EXCERPTED TEXT:
──────────────────────────────
Scientific classification
- Kingdom: Animalia
- Phylum: Chordata
- Class: Actinopterygii
- Order: Tetraodontiformes
- Family: Monacanthidae
- Genus: Cantherhines
- Species: C. pullus
- Binomial name: Cantherhines pullus (Ranzani, 1842)
- Synonyms: Monacanthus amphioxys Cope, 1871 ; Monacanthus homopterus Cope, 1871 ; Monacanthus irroratus Poey, 1860 ; Monacanthus punctatus Poey, 1868 ; Monacanthus pullus Ranzani, 1842 ; Monacanthus ruppellii Castelnau, 1855;

= Orangespotted filefish =

- Authority: (Ranzani, 1842)
- Conservation status: LC

Species of fish

The orangespotted filefish (Cantherhines pullus) is a species of filefish described by Ranzani in 1842. and it is native to shallow waters in the tropical and subtropical Atlantic Ocean, the Caribbean Sea and the Gulf of Mexico.

==Distribution and habitat==
The orangespotted filefish occurs in the Caribbean Sea, the northern half of the Gulf of Mexico and the tropical and subtropical waters of the Atlantic Ocean. In the western Atlantic, its range extends from Massachusetts to southeastern Brazil, while in the eastern Atlantic, it is known from São Tomé and the Gulf of Guinea. It is usually found on reefs at depths between about 3 and 50 m, but usually no deeper than 20 m.
──────────────────────────────
RECORDS SUPPLIED:
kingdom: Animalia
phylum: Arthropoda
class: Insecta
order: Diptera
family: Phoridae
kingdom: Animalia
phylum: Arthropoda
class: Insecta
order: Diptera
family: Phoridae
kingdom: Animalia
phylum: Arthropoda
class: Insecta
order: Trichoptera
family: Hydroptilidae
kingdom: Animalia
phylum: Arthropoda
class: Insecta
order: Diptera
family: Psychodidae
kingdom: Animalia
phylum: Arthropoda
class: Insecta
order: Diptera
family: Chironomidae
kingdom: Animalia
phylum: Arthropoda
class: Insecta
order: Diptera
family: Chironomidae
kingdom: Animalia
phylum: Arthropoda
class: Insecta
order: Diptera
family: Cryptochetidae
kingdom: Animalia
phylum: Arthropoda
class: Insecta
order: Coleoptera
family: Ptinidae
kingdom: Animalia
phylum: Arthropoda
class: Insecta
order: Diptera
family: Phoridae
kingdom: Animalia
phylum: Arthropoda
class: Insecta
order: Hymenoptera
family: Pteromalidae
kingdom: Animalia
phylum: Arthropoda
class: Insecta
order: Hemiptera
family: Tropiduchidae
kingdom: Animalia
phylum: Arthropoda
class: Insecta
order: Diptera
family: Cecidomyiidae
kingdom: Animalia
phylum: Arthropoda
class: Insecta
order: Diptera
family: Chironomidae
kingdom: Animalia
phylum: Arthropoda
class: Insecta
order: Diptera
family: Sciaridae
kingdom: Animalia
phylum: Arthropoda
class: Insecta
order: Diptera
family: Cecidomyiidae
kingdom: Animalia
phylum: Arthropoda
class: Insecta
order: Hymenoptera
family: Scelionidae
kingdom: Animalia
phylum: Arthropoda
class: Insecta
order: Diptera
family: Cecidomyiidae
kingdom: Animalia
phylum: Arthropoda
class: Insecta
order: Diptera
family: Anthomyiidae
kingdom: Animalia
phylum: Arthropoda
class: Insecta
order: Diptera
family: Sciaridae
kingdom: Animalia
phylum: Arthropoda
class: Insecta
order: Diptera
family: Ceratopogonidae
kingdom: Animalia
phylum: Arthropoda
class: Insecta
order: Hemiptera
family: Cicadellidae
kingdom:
──────────────────────────────
REQUIRED ACTION 1:
Answer these questions about the orangespotted filefish text:
(a) To which family does the species belong?
(b) Between which two places does its range extend in the western Atlantic?
(c) Below what depth is it usually not found?
REQUIRED ACTION 2:
In the orangespotted filefish text, turn the paragraph beginning "The orangespotted filefish occurs in the Caribbean Sea" into a short list that keeps its main facts.
The records are separate material and have nothing to do with the text about the orangespotted filefish.

EXERCISE SOLUTION 1:
(a) Monacanthidae
(b) From Massachusetts to southeastern Brazil
(c) 20 m

EXERCISE SOLUTION 2:
- Occurs in the Caribbean Sea, the northern half of the Gulf of Mexico, and tropical and subtropical Atlantic waters
- Western Atlantic range: Massachusetts to southeastern Brazil
- Eastern Atlantic: known from São Tomé and the Gulf of Guinea
- Habitat: reefs at about 3 to 50 m, usually no deeper than 20 m